• **WHAT NEEDS TO BE DONE**: Give the number of lines in the records below that contain the word "added". State only that number.

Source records
====

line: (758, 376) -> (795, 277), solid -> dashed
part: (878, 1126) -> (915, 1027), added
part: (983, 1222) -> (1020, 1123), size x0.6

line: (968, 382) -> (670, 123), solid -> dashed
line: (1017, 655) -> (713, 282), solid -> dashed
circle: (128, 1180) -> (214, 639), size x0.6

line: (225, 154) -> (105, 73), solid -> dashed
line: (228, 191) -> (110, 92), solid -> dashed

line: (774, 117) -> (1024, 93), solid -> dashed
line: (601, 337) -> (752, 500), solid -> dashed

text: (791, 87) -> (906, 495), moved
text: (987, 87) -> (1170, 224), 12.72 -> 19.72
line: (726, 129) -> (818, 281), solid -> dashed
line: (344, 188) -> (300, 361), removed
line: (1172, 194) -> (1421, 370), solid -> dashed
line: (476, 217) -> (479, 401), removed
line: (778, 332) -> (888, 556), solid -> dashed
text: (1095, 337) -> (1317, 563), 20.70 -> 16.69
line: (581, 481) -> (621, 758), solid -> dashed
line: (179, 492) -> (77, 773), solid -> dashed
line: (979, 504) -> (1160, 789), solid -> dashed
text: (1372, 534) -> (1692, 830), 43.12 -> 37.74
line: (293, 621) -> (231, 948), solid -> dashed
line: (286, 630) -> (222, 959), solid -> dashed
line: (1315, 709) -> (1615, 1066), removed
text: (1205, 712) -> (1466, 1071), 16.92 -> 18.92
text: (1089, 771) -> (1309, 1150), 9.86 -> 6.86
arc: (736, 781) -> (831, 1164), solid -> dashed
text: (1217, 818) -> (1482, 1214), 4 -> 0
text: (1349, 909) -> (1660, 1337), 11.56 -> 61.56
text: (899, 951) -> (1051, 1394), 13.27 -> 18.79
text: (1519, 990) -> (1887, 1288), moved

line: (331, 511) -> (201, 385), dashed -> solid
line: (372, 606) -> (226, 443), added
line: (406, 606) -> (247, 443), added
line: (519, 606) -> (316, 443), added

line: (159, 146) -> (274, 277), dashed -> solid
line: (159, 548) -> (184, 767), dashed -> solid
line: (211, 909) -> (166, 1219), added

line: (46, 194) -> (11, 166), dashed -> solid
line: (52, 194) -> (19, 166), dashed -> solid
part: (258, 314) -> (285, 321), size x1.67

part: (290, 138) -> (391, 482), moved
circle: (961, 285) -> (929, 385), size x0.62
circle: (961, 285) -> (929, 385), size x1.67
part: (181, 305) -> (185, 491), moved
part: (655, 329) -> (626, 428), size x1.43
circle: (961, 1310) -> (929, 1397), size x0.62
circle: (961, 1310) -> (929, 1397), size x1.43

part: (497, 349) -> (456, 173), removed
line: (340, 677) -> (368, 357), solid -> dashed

====

• **FINAL ANSWER**: 5